Zarówno „średnio zamożni” jak „raczej biedni” legitymują się podobną długością zamieszkiwania na Jeżycach (ok. 20 lat). Mogłoby to sugerować, że brak jest dowodów, aby dotychczasowi, gorzej sytuowani mieszkańcy, byli zdecydowanie wypierani przez mieszkańców nowych, o wyższych dochodach. Proces „wyprowadzania się” mieszkańców dzielnicy jest przez obie grupy badanych dostrzegalny, choć wyniki nie są jednoznaczne. Na pytanie czy w ciągu ostatnich 5 lat wiele rodzin wyprowadziło się z Jeżyc, 44,6% badanych odpowiedziała, że „bardzo wiele” lub „wiele”, a 30,7% że „niewiele” lub „bardzo niewiele”; 24,7% badanych nie miało zdania („trudno powiedzieć”). Dodajmy, że kobiety zdecydowanie częściej (50,5%) niż mężczyźni (36,5%) potwierdzały masowość przeprowadzek. Ci którzy twierdzą, że przeprowadzki mają charakter masowy, przyczyn ich upatrują – podkreślmy -przede wszystkim w wysokich czynszach i eksmisjach („przynajmniej w 30% przeprowadzki są ze względu na czynsze”). Jeden z respondentów stwierdził wprost, że biedniejsi mieszkańcy się wyprowadzają, a bogatsi wprowadzają, choć proces napływu ludzi majętnych nie wydaje się, jak pisaliśmy, dobrze widoczny.
Tabela 27. Odpowiedzi na pytanie: Czy wiele rodzin (mieszkańców) wyprowadziło się z Jeżyc w ostatnich 5 latach? Uwzględnione tylko odpowiedzi ogółu badanych mieszkających na Jeżycach 5 i więcej lat
Czy wiele osób się wyprowadziło
Wartość
bardzo wiele
17,3%
raczej wiele
27,3%
raczej niewiele
14,0%
bardzo niewiele
16,7%
trudno powiedzieć
24,7%
Zdecydowanie rzadziej, jak wysoki czynsz i eksmisje, wskazuje się, że przyczyną wyprowadzek są złe warunki panujące w dzielnicy, brak bezpieczeństwa, zła sława Jeżyc. Motywem w takim przypadku byłaby dobrowolna chęć zmiany miejsca zamieszkania, czy nawet podniesienia standardu (wskazania, że ludzie zamieniają mieszkania na nowe, lepsze, wyprowadzając się np. za miasto). Wreszcie wskazywano na rotację wśród osób wynajmujących mieszkania w dzielnicy czy wreszcie na proces napływu studentów.

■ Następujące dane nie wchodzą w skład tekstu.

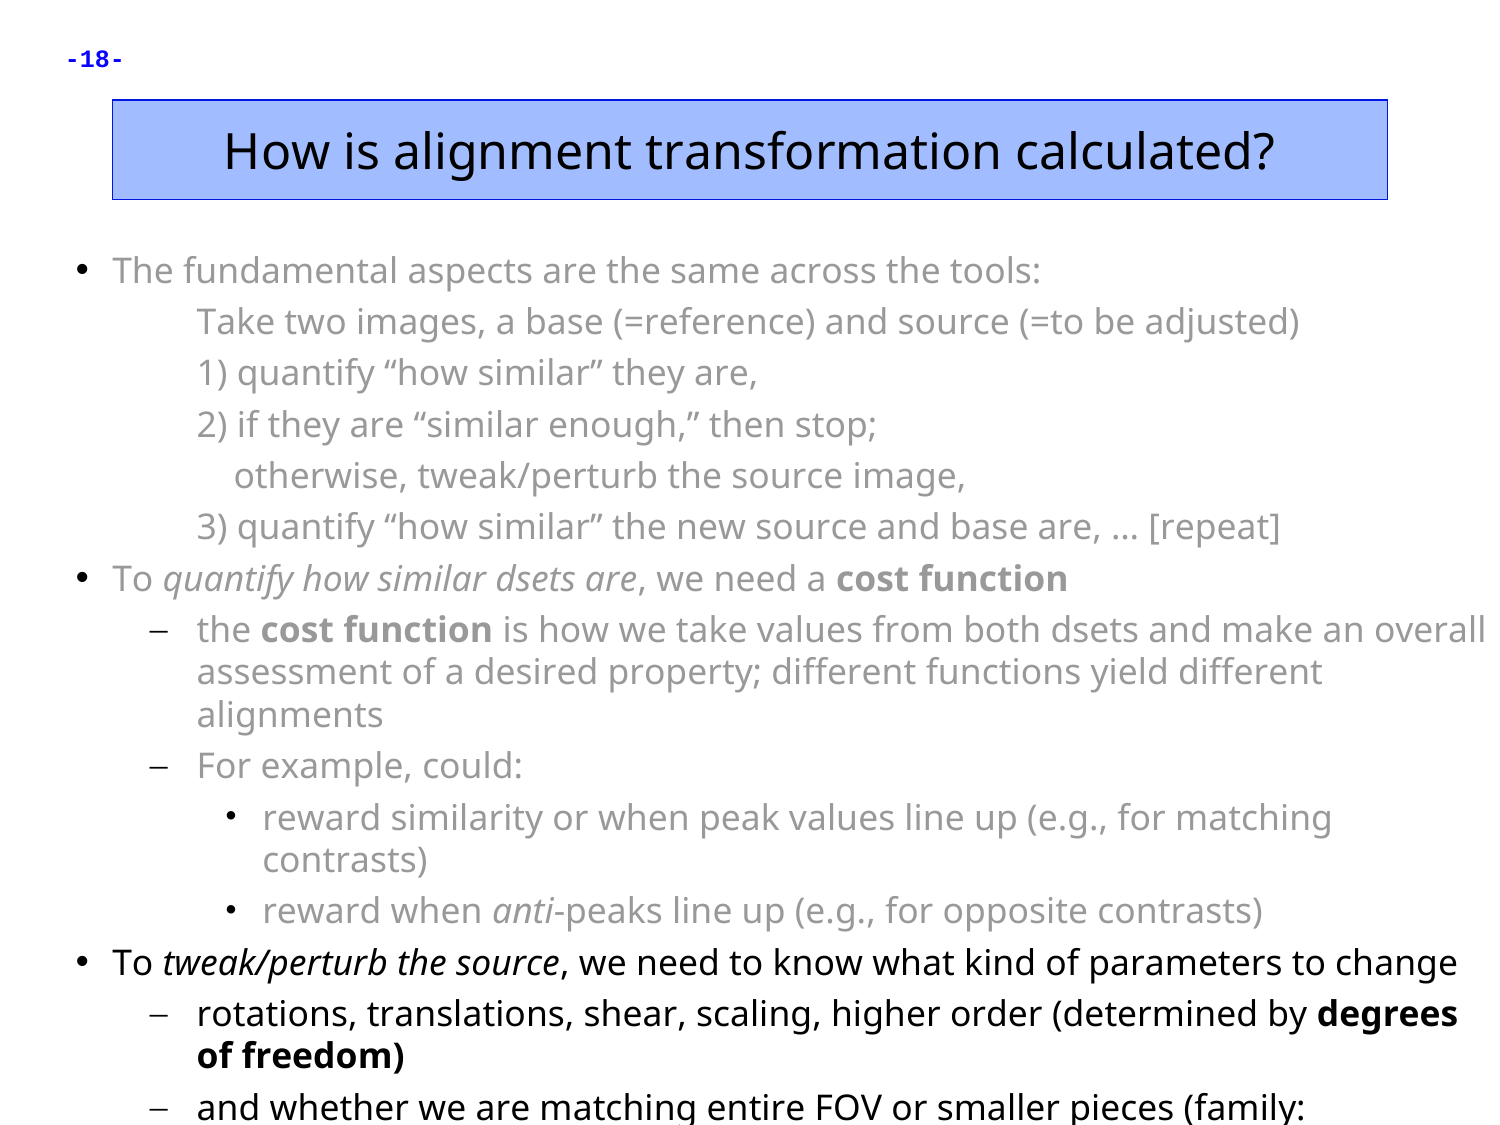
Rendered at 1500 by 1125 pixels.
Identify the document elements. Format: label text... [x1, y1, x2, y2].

text_box How is alignment transformation calculated? [112, 99, 1388, 200]
text_box The fundamental aspects are the same across the tools: Take two images, a base (=reference) and source (=to be adjusted) 1) quantify “how similar” they are, 2) if they are “similar enough,” then stop; otherwise, tweak/perturb the source image, 3) quantify “how similar” the new source and base are, … [repeat] To quantify how similar dsets are, we need a cost function the cost function is how we take values from both dsets and make an overall assessment of a desired property; different functions yield different alignments For example, could: reward similarity or when peak values line up (e.g., for matching contrasts) reward when anti-peaks line up (e.g., for opposite contrasts) To tweak/perturb the source, we need to know what kind of parameters to change rotations, translations, shear, scaling, higher order (determined by degrees of freedom) and whether we are matching entire FOV or smaller pieces (family: linear/affine or nonlinear) [60, 239, 1500, 1040]
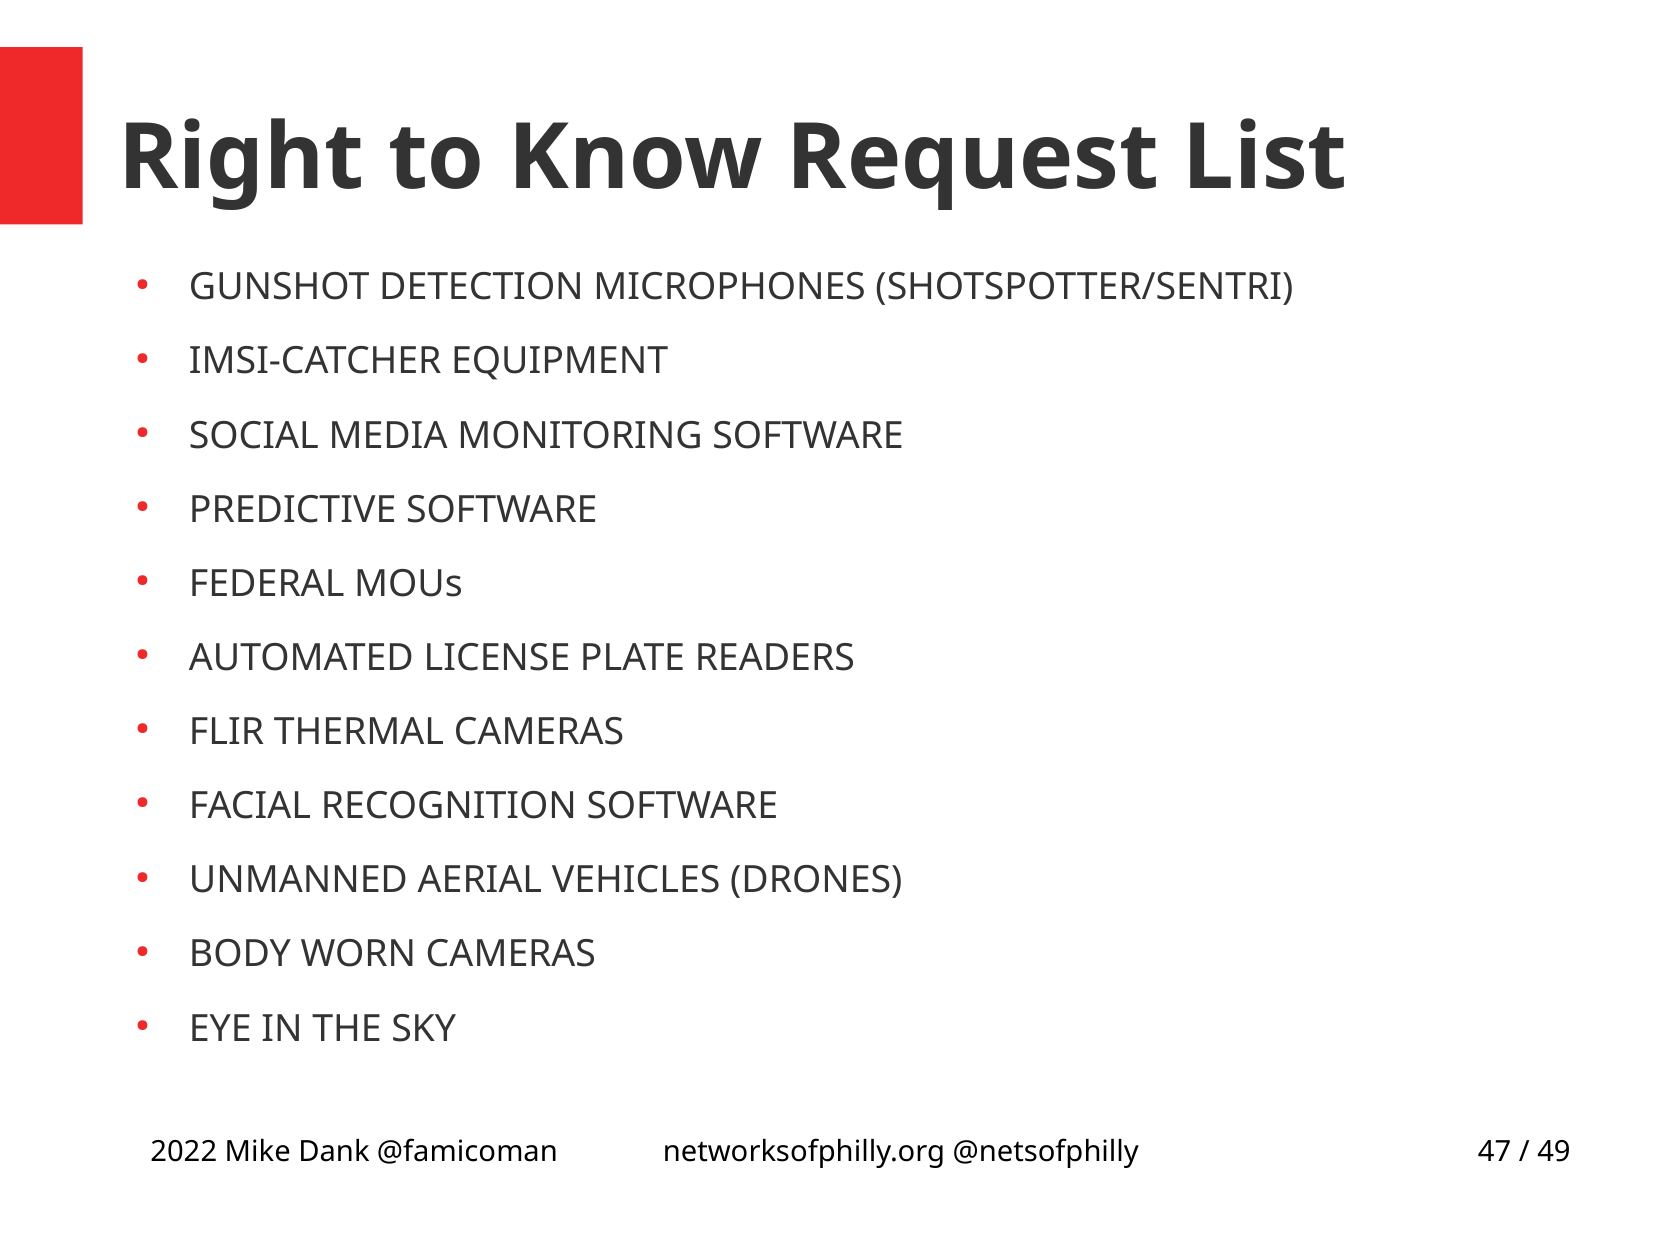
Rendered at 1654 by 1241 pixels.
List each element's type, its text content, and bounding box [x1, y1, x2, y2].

list GUNSHOT DETECTION MICROPHONES (SHOTSPOTTER/SENTRI) IMSI-CATCHER EQUIPMENT SOCIAL MEDIA MONITORING SOFTWARE PREDICTIVE SOFTWARE FEDERAL MOUs AUTOMATED LICENSE PLATE READERS FLIR THERMAL CAMERAS FACIAL RECOGNITION SOFTWARE UNMANNED AERIAL VEHICLES (DRONES) BODY WORN CAMERAS EYE IN THE SKY [118, 259, 1536, 980]
title Right to Know Request List [118, 49, 1571, 257]
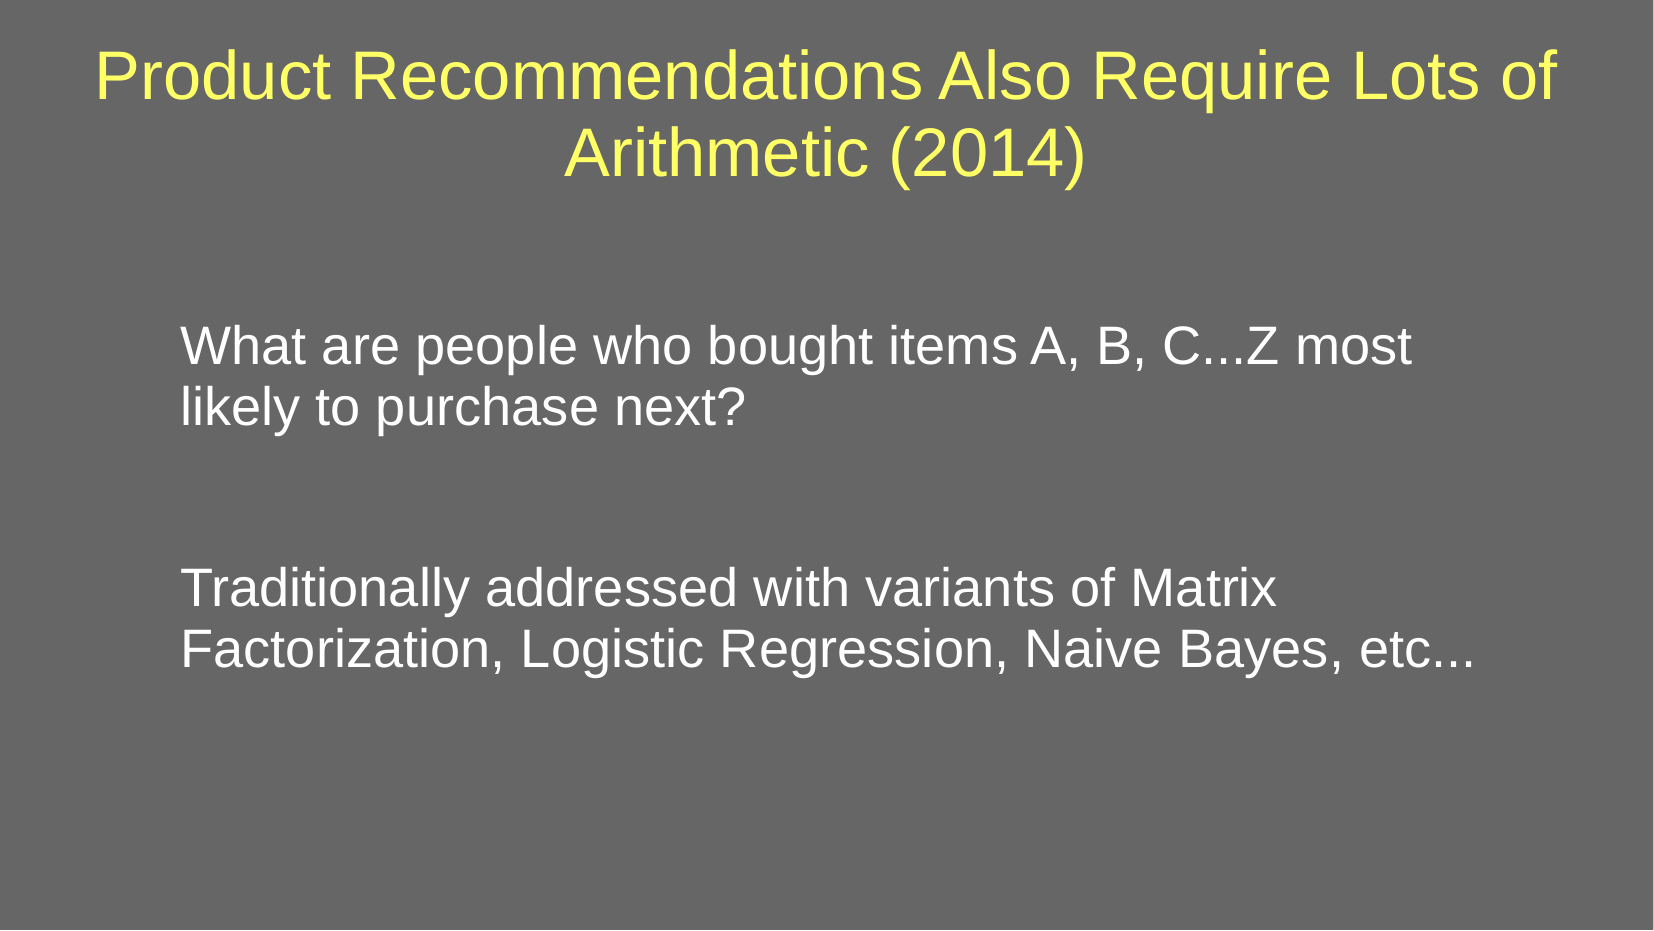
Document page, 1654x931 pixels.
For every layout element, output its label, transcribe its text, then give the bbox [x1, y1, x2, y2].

title Product Recommendations Also Require Lots of Arithmetic (2014) [82, 36, 1571, 193]
text_box What are people who bought items A, B, C...Z most likely to purchase next? Traditionally addressed with variants of Matrix Factorization, Logistic Regression, Naive Bayes, etc... [130, 307, 1512, 730]
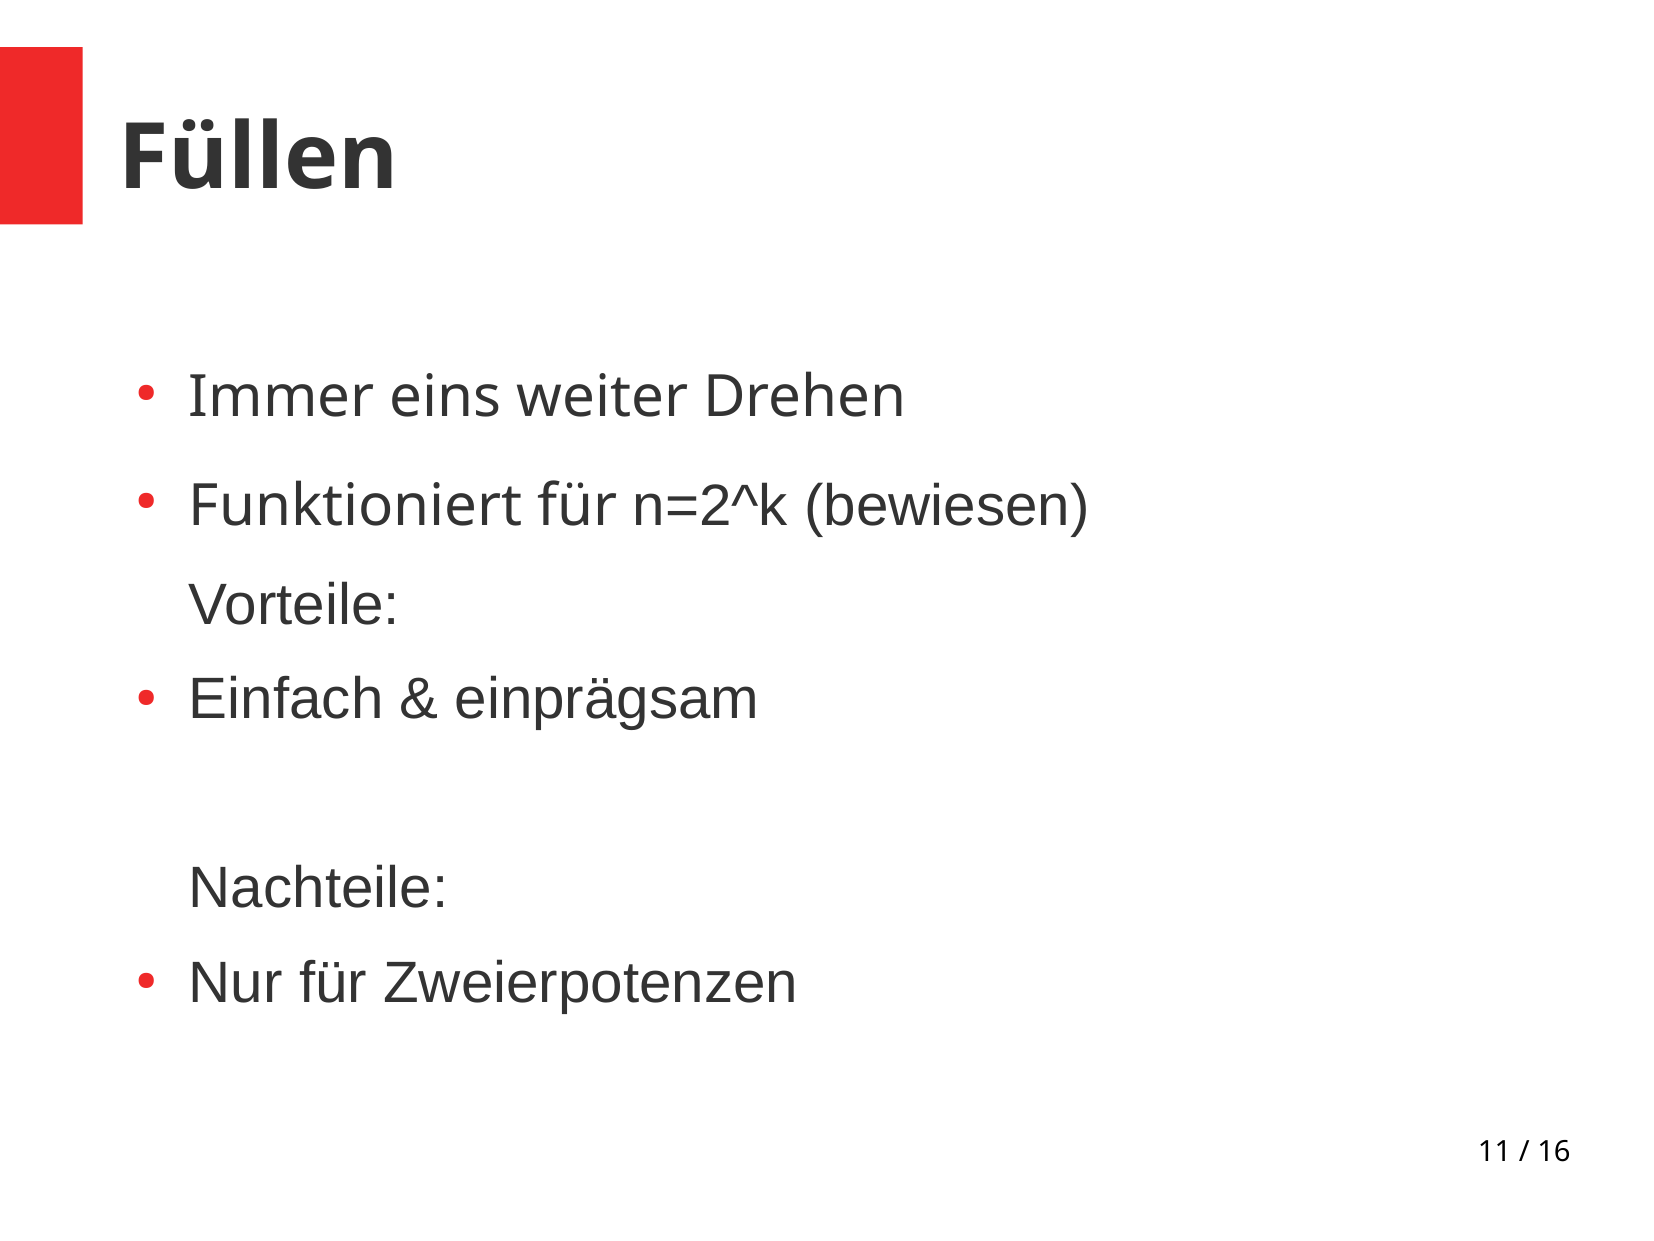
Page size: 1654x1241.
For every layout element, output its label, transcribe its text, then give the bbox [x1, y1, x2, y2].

Można ewentualnie w tym przypadku dostrzec pewne „pionierskie” stadium gentryfikacji, polegające na tym, iż osoby z wyższym wykształceniem zajmują mieszkania krócej (średnio 15,7 lat), niż osoby z wykształceniem średnim i podstawowym (20,8 lat), co może z kolei świadczyć, iż w większym stopniu są oni elementem napływowym. Proces gentryfikacji zaczynałby się, być może, od zasiedlania dzielnicy na czas studiów i pozostawania w niej po ich zakończeniu. Trudno ostatecznie na podstawie naszych badań rozstrzygnąć to, czy „wyprowadzki” przybierają bardziej charakter „naturalnej” rotacji czy też łączą się z trwałymi zmianami w składzie klasowym mieszkańców tej dzielnicy. Czy mają one charakter dobrowolny i łączą się z chęcią zmiany otocznia, a nawet z awansem ekonomicznym dotychczasowych mieszkańców, czy odbywają się pod przymusem ekonomicznym i spychają dotychczasowych mieszkańców na peryferia poznańskiej aglomeracji? Wiele wskazuje na to, że parcie ekonomiczne i zmiany w strukturze własnościowej substancji mieszkalnej na Jeżycach, ma tu dominujące znaczenie i wymusza zmiany, którymi ofiarami padają przede wszystkim warstwy najuboższych mieszkańców dzielnicy.